For reference, there's a DIP being written to address this issue:

https://github.com/dlang/DIPs/pull/179

I know that you're already aware of it, Steven. But others might not be.

On Sunday, 7 June 2020 at 14:55:07 UTC, ag0aep6g wrote:
> On Sunday, 7 June 2020 at 13:10:22 UTC, Avrina wrote:
>> It's not though. There is expected behavior for void initializers. Otherwise what you are saying is that C++ has undefined behavior for using variables that aren't initialized (which are all of them unless they are initialized first). But it doesn't. The behavior is expected. The root of the problem isn't with void initialization because the behavior is defined. The problem is with the boolean type and the loose definition the spec provides it. Boolean is undefined behavior in D, as long as the implementation in DMD and LDC differ, and there's nothing in the spec to define it.
>
> The spec clearly says that using an uninitialized value has undefined behavior. That doesn't go away just because you don't like it, or because C++ doesn't have that rule.

I think we agree on about everything else.

The spec is wrong/incorrect/incomplete in a lot of places, as you agree. This is just another one. There's nothing an implementation can do that would reasonably make sense for it undefined behavior, unlike with something like little/big endian and unions or bit fields in C++. Reading a void initialized variable is no different than reading a randomized variable.

Right C++ is more linate with undefined behavior, and it doesn't even have the rule that D does. Reading uninitialized memory doesn't change or have any reason to change under any circumstances. It has no reason to be undefined behavior and is a mistake in the specs part.

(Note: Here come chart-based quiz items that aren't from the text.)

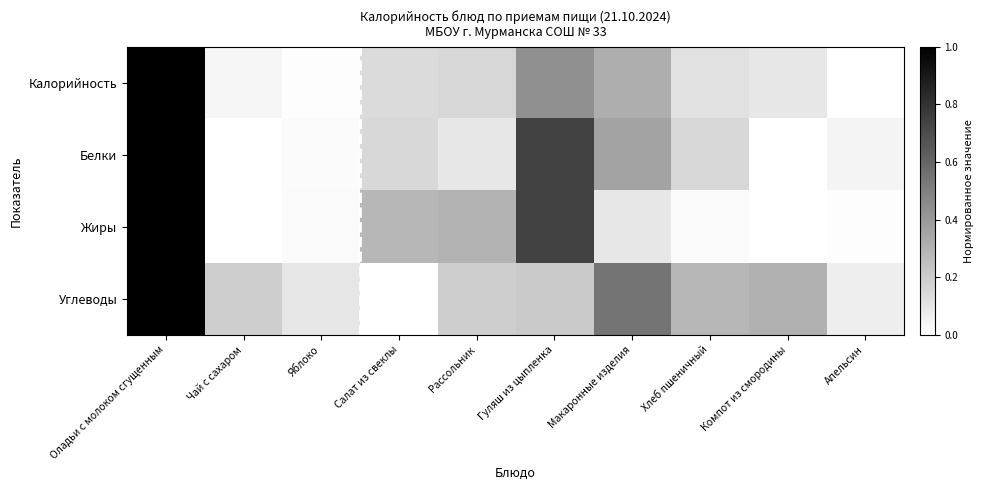

Rank the series at Рассольник from lowest to highest value.

Белки, Калорийность, Углеводы, Жиры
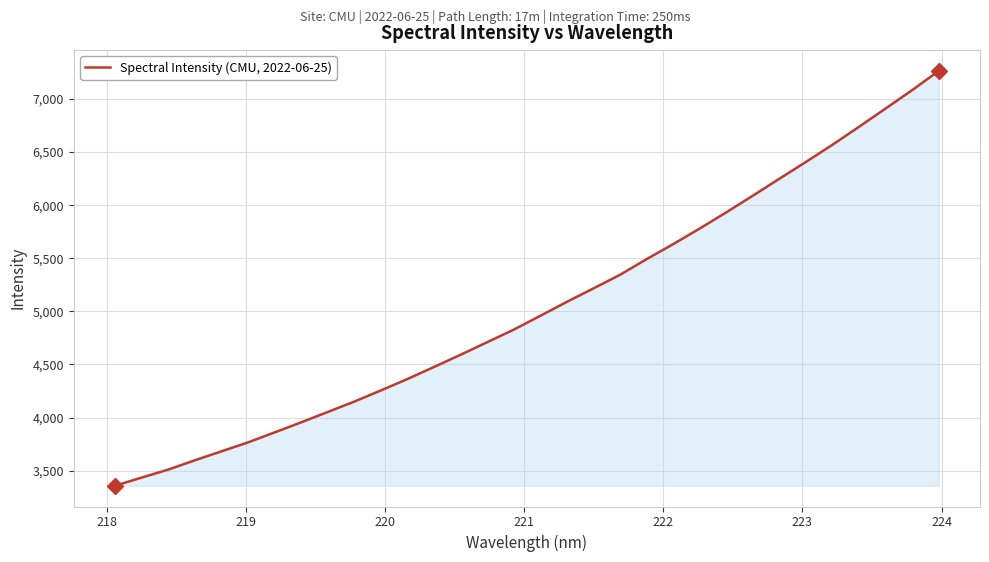

What is the minimum value shown in the chart?

3357.2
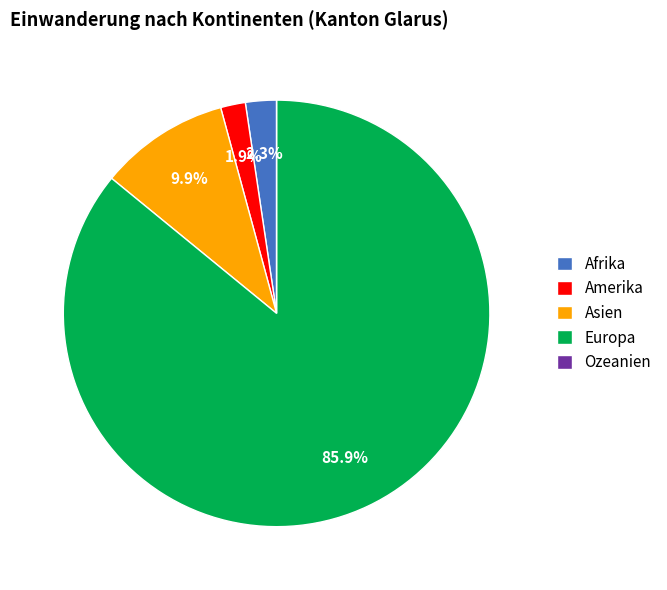

Is there any slice that represents more than half of the pie?

Yes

On 07.06.20 21:01, Avrina wrote:
> On Sunday, 7 June 2020 at 14:55:07 UTC, ag0aep6g wrote:
>> On Sunday, 7 June 2020 at 13:10:22 UTC, Avrina wrote:
>>> It's not though. There is expected behavior for void initializers. Otherwise what you are saying is that C++ has undefined behavior for using variables that aren't initialized (which are all of them unless they are initialized first). But it doesn't. The behavior is expected. The root of the problem isn't with void initialization because the behavior is defined. The problem is with the boolean type and the loose definition the spec provides it. Boolean is undefined behavior in D, as long as the implementation in DMD and LDC differ, and there's nothing in the spec to define it.
>>
>> The spec clearly says that using an uninitialized value has undefined behavior. That doesn't go away just because you don't like it, or because C++ doesn't have that rule.
> 
> I think we agree on about everything else.
> 
> The spec is wrong/incorrect/incomplete in a lot of places, as you agree. This is just another one. There's nothing an implementation can do that would reasonably make sense for it undefined behavior, unlike with something like little/big endian and unions or bit fields in C++. Reading a void initialized variable is no different than reading a randomized variable.
> ...

It is not so simple, as the case with bool demonstrates.

> Right C++ is more linate with undefined behavior, and it doesn't even have the rule that D does.

Reading a trap representation is UB in C++, so reading an uninitialized bool in C++ will cause UB.

> Reading uninitialized memory doesn't change or have any reason to change under any circumstances. It has no reason to be undefined behavior and is a mistake in the specs part.
> 

It's not a mistake, there is also no reason why it can't be UB. The mistake is that it is UB and allowed in @safe code at the same time.